Dito isso, uma importante observação merece ser posta. Utilizando a linha argumentativa da própria ministra Ellen Gracie, ao citar o ministro Francisco Rezek, nota-se que o problema não reside na “tese segundo a qual a pessoa não deveria ser presa senão depois do trânsito em julgado da decisão condenatória”, e sim, na “nossa espantosa e extravagante prodigalidade recursiva”, responsável por impedir que o trânsito em julgado ocorra com a desejada rapidez. Ao buscar as lições do ministro Francisco Rezek, os termos do voto da ministra Ellen Gracie assumiram uma grande quantidade de incoerência, pois, para o ministro, o problema é a “prodigalidade recursiva”, a lentidão, a morosidade processual, e não a exigência de trânsito em julgado.
Em que pese a referida incoerência, o argumento de direito comparado ainda é frequente, diante das diversas experiências estrangeiras democráticas acerca da positivação do estado de inocência. Em seu voto no recente HC n.º 152.752/PR, o ministro Luiz Fux pontuou que:
[...] na maioria dos países democráticos, o título condenatório constitui fundamento suficiente para o encarceramento, dotado de força legitimadora per se, sem submetê-lo a fundamentos cautelares característicos da prisão que antecede o julgamento de mérito.
Acontece que, como demonstrado alhures e pontuado por Badaró em artigo publicado na Conjur, os constituintes de 1988 seguiram os modelos italiano e português, que exigem solução definitiva para a formação da culpa penal, além do que, é consabido, a Constituição brasileira não deve ser submetida a ordenamentos jurídicos alienígenas. Como os demais, o Estado brasileiro é soberano, e, por isso, dotado de independência de origem externa.
A soberania de um Estado pode ser enxergada tanto sob o ponto de vista interno quanto externo. Husek divide a soberania em supremacia interna – em seu território, o Estado exerce poder de modo incondicionado – e independência de origem externa – impossibilidade de o Estado ter seu poder subjugado. Portanto, o Estado brasileiro não reconhece nenhum poder maior de que dependam a definição e o exercício, de forma plena e exclusiva, de suas competências, incluindo-se, por certo, o marco temporal exigido constitucionalmente para o reconhecimento da culpa penal em terrae brasilis.

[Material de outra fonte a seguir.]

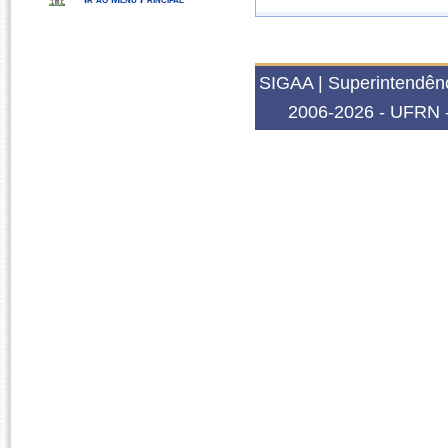
2022.1
PGE1146
DINÂMICA E PRO
2021.1
SIGAA | Superintendênc
PGE1146
DINÂMICA E PRO
2006-2026 - UFRN -
2020.2
GEOPROF0002
A GEOGRAFIA NO
GEOPROF0002
A GEOGRAFIA NO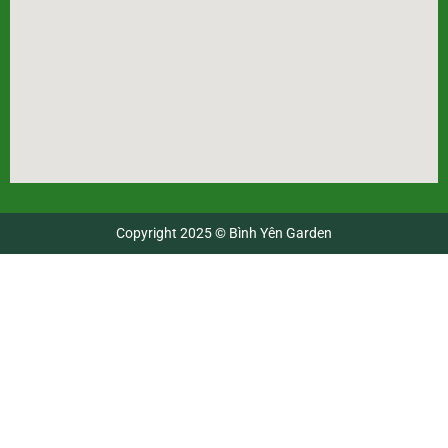
Copyright 2025 © Bình Yên Garden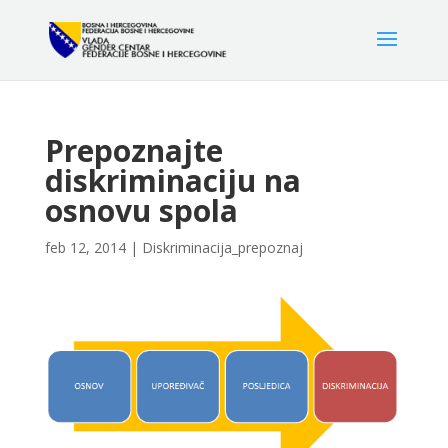
Prepoznajte
diskriminaciju na
osnovu spola
feb 12, 2014
|
Diskriminacija_prepoznaj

É verdadeiro dizer que, com o advento da Convenção de Viena sobre o Direito dos Tratados, supera-se a dicotomia outrora existente entre direito interno e o direito internacional, de modo que o conceito de soberania passa a ser interpretado conjuntamente com o dever de cooperar. Afinal, segundo o artigo 27 da Convenção de Viena, “Uma parte não pode invocar as disposições de seu direito interno para justificar o inadimplemento de um tratado”. Todavia, como já salientado, a própria CADH prevê que os direitos nela estabelecidos não poderão ser interpretados no sentido de restringir ou limitar a aplicação de normas mais amplas que existam no Direito interno dos países signatários. Como a CRFB é clara ao dispor que apenas o trânsito em julgado de uma sentença penal condenatória poderá afastar o estado de inocência, seu caráter mais amplo e protetivo deve prevalecer sobre o teor da CADH.
Portanto, até onde se pode ver, o próprio direito internacional garante a prevalência da Constituição brasileira no tocante ao marco temporal do estado de inocência, o que evidencia a estranheza do chamado argumento de direito comparado, comumente empregado por alguns ministros do STF ao apreciarem a execução provisória do acórdão condenatório recorrível.